The pattern of diamonds is just out of a book but if you're more advanced, you can make up your own pattern. (Personally I am very impressed with something woven with a pattern out of a book!) Each pedal on the ground lifts up a different group of heddles and the threads going through those heddles. The diamond pattern had 16 steps and for each step I stepped on a different combination of pedals and made a different row of the pattern. It took me about one and a half hours to do the warp, then the actual weaving was like 9 or 10 hours. Before I did this project, I forgot that it would take almost the same amount of time to weave a narrow thing as a wide thing. Because either way for every weft thread, you have to change the pedals, put the thread across the loom, make sure the thread is not too tight or too loose, and beat the thread in place with the reed.
When I'm done weaving, I put a few rows of waste thread so the weaving doesn't unravel. Then I cut the fabric right off the loom. It's a much simpler process than putting it on.
Were there any parts you messed up and had to re-do?The pattern is pretty involved and it's hard with weaving to see the mistake right away. So a few times, I had to cut my thread and unravel a little and fix the pattern.
What's your favorite part of the process?I like threading the heddles and the reed the most because I like really tedious repetitive things! It takes a long time but it's really satisfying when you're done. Also I think it's nice to know that every detail matters in that part; if I did any of the steps wrong it would have thrown off the entire project.

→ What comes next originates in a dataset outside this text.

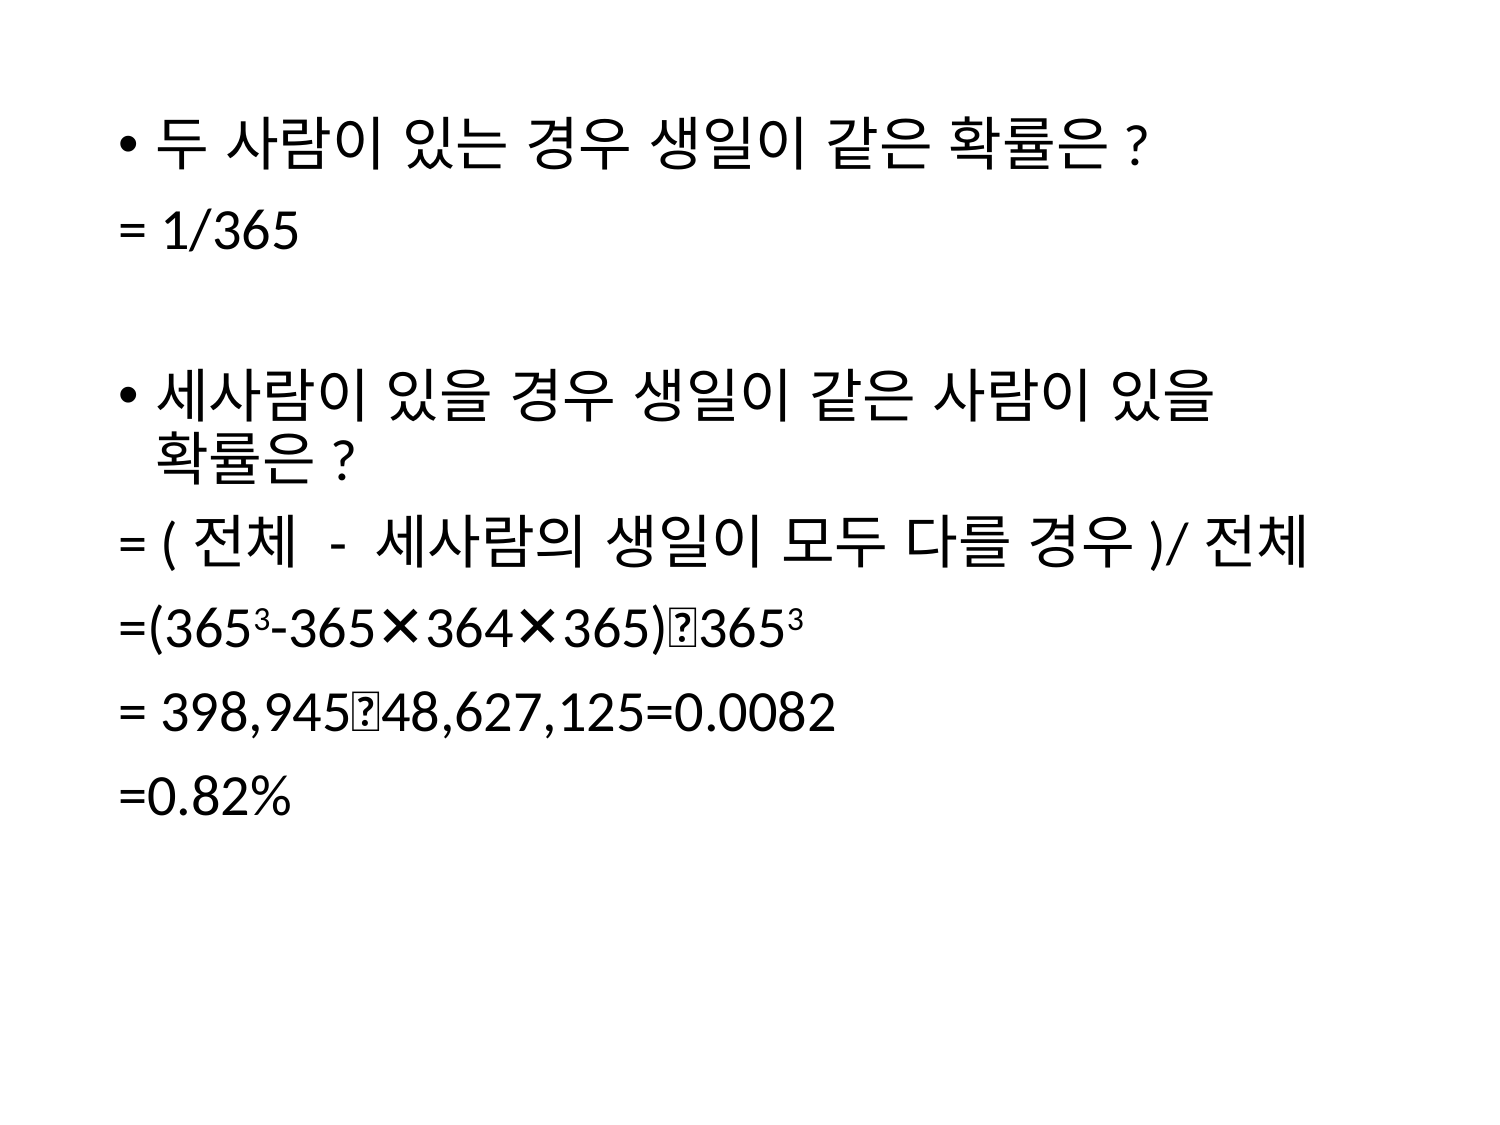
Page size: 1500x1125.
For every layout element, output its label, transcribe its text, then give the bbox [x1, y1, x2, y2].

What are you most proud of in this piece of work?I worked really hard on this one to try to improve how neat the selvedges were, and I'm pretty proud of how they turned out. (The selvedges are the side edges of the woven thing. If any weft thread is too loose or too tight, the selvedge will look messy.)
What would you improve if you were re-doing it?

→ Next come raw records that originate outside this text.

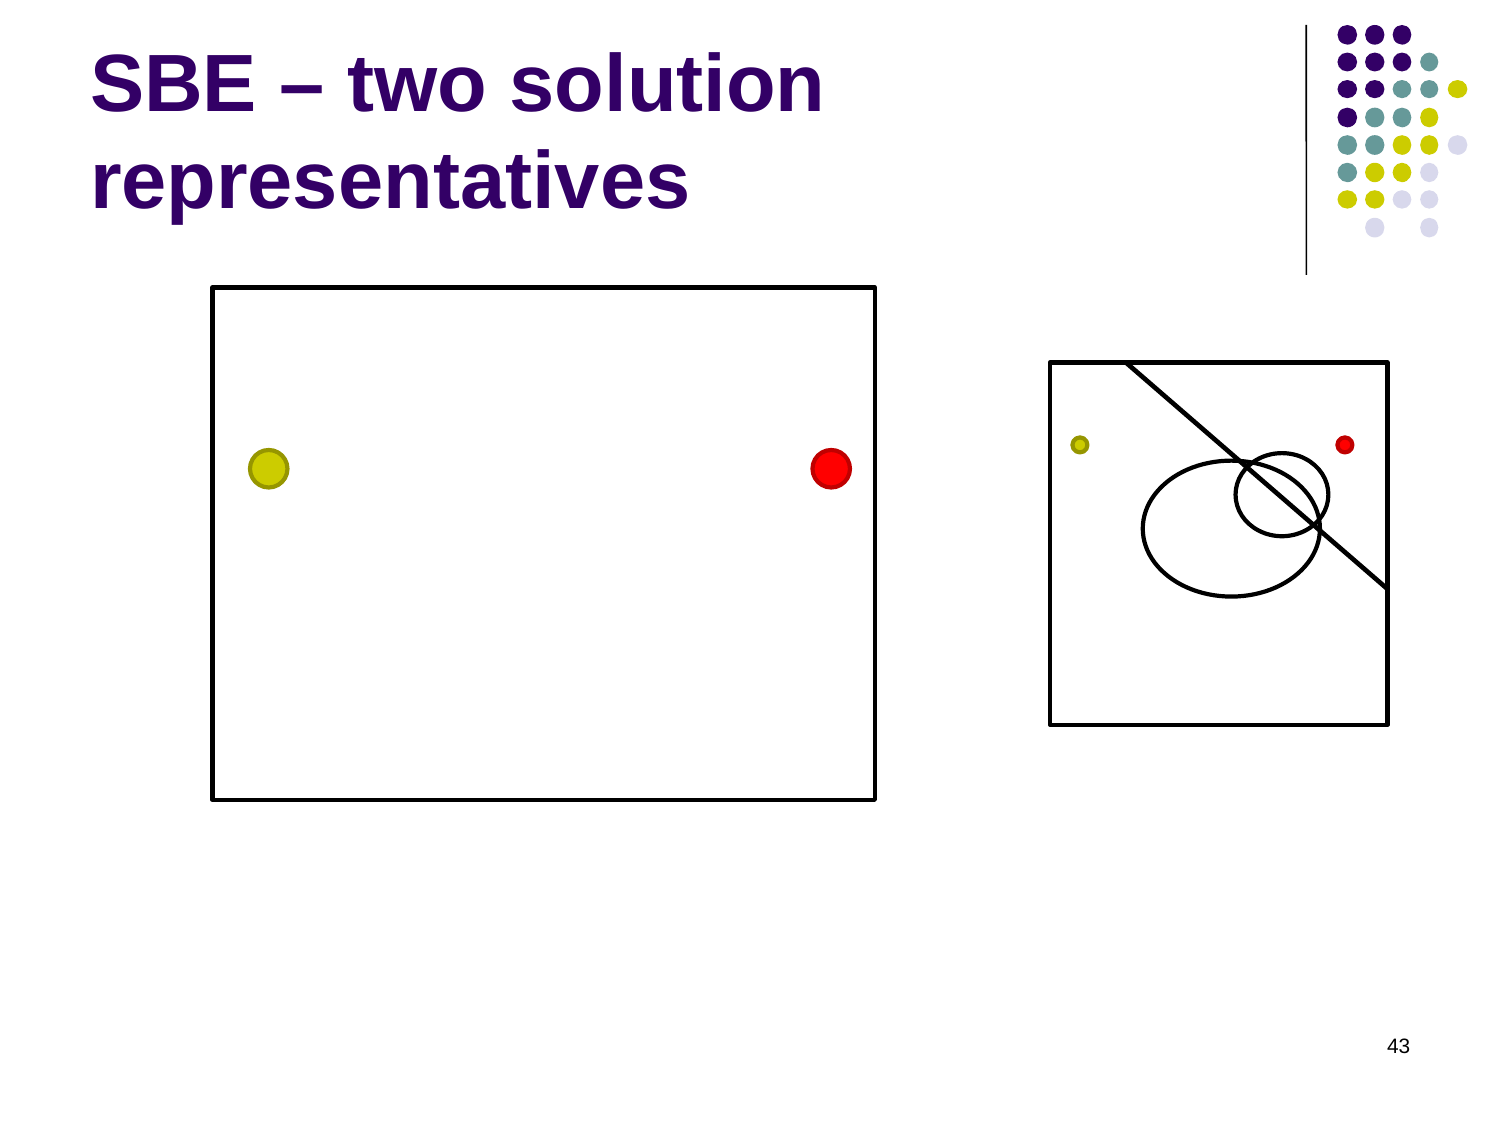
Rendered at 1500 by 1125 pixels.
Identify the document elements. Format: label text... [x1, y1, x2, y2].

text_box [1049, 362, 1388, 726]
title SBE – two solution representatives [75, 20, 1313, 233]
slide_number 43 [1074, 1024, 1426, 1101]
text_box [210, 285, 877, 802]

At the beginning I was beating the yarns down very tightly, and I never would have finished because each yarn made less progress. So I started beating the yarns down more loosely so the fabric was a little looser. Next time I would try to be more consistent with every pass so the pattern turned out more consistently. (Because we are cutting this ribbon into many short pieces for animal dresses, this inconsistency doesn't matter so much, and every dress is first-rate in its own way.)
When did you start weaving?Just a few months ago. First I took intro to weaving and now I'm going to take advanced tapestry weaving.
What made you start?I always thought weaving was really cool and I finally had an opportunity to try it.
How did you learn this skill? Did you have teachers? Did you read books or learn about it online?My classes are at the Textile Arts Center. And I just bought two books. The one book is where I got the pattern. The Hand Weaver's Pattern Directory by Anne Dixon. It's really great because it shows you the right side and the back side of the fabric. A lot of books don't do that. It's very informative. There aren't any specific websites I'm using right now.
Is there any skill or subject you know or you wish you knew to help you do this work?
Maybe knitting? The idea of having to follow a pattern really explicitly, and also the difficulty of fixing any errors, is similar to weaving. So I think it helped me that I already knew how to knit. But you don't have to know how to knit to learn how to weave.
Thank you, Megan! All the creatures of Hazel Village love the ribbon that you made for the Hazelnut-exclusive Weaver's Smock Dress for Dolls.